> [Task data]
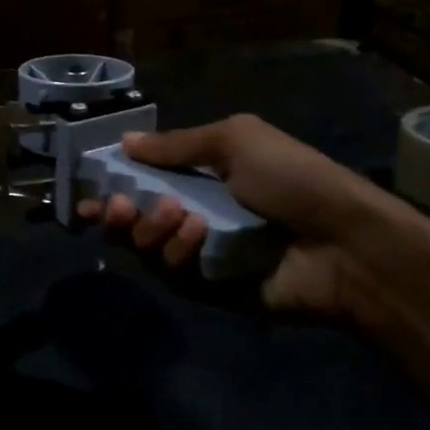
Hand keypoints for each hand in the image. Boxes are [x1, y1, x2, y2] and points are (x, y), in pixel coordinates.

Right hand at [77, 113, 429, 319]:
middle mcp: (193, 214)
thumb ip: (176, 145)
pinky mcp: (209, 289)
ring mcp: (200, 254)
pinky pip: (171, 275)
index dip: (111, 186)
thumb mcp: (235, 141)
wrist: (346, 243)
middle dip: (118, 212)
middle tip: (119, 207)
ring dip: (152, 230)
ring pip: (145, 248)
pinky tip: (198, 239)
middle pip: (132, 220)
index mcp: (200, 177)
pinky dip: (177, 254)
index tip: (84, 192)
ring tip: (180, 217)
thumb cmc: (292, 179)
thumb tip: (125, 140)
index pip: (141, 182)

---

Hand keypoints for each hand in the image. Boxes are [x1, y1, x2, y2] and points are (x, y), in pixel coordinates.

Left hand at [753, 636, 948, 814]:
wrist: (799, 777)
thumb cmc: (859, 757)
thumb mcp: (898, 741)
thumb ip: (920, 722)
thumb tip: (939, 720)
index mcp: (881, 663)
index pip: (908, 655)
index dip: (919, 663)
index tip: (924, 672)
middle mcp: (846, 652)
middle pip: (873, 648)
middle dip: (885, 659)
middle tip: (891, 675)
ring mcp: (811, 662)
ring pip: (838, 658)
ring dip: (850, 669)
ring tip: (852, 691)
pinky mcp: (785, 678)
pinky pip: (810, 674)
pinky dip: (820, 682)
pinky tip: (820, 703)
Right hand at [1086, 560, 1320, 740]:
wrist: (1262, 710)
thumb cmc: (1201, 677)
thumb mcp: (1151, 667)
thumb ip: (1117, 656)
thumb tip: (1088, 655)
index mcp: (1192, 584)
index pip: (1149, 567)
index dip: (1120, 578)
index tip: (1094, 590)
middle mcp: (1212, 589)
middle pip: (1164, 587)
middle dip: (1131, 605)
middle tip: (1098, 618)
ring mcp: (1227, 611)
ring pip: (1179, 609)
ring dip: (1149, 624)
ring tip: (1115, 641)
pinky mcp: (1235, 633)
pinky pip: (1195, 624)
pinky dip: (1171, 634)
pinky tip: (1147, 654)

---

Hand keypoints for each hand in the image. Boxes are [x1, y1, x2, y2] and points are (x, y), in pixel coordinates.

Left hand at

> [Prompt] Restate word for word the lines of the data above, starting at the line containing "thumb ip: (176, 145)" and ending at the line containing "index pip: (141, 182)", both included, and nothing more.

> [Response area]
thumb ip: (176, 145)
pinky mcp: (209, 289)
ring mcp: (200, 254)
pinky pip: (171, 275)
index dip: (111, 186)
thumb mcp: (235, 141)
wrist: (346, 243)
middle dip: (118, 212)
middle tip: (119, 207)
ring dip: (152, 230)
ring pip: (145, 248)
pinky tip: (198, 239)
middle pip: (132, 220)
index mcp: (200, 177)
pinky dip: (177, 254)
index tip: (84, 192)
ring tip: (180, 217)
thumb cmc: (292, 179)
thumb tip: (125, 140)
index pip: (141, 182)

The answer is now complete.